DATA FOR REVIEW Block Start

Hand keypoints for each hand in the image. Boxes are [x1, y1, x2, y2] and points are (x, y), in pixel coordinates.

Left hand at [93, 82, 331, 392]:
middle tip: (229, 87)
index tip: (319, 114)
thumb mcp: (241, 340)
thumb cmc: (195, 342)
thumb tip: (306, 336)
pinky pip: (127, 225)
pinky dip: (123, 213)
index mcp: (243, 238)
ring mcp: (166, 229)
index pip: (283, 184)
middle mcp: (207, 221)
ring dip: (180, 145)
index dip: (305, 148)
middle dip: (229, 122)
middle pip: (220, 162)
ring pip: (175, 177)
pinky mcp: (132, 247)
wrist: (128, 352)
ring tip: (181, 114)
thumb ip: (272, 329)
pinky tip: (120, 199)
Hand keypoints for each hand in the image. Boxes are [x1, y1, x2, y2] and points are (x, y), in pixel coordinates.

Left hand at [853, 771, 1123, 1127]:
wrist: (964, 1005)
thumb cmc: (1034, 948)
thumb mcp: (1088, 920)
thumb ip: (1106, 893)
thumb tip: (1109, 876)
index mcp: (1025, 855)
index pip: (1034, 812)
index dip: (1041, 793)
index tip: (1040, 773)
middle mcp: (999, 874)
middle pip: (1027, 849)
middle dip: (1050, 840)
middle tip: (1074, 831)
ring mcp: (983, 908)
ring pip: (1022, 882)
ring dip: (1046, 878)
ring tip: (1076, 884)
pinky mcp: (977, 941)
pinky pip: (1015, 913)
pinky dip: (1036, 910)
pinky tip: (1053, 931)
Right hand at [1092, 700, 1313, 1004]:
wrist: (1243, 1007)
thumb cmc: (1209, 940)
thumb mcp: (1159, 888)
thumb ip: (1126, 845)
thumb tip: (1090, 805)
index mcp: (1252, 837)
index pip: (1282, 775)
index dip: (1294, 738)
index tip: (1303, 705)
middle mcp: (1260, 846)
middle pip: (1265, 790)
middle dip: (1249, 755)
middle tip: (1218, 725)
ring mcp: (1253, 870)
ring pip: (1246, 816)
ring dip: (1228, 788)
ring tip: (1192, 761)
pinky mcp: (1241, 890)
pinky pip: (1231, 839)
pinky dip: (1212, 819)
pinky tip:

DATA FOR REVIEW Block End

--- YOUR ASSIGNMENT ---
Copy each line of the listing that carries the word "ring".

--- SOLUTION TO THE PROBLEM ---
ring mcp: (166, 229)
ring dip: (180, 145)
ring pip: (175, 177)
ring tip: (181, 114)
ring mcp: (983, 908)
ring pip: (1022, 882)
ring dip: (1046, 878)
ring tip: (1076, 884)
ring mcp: (1253, 870)
ring pip: (1246, 816)
ring dip: (1228, 788)
ring tip: (1192, 761)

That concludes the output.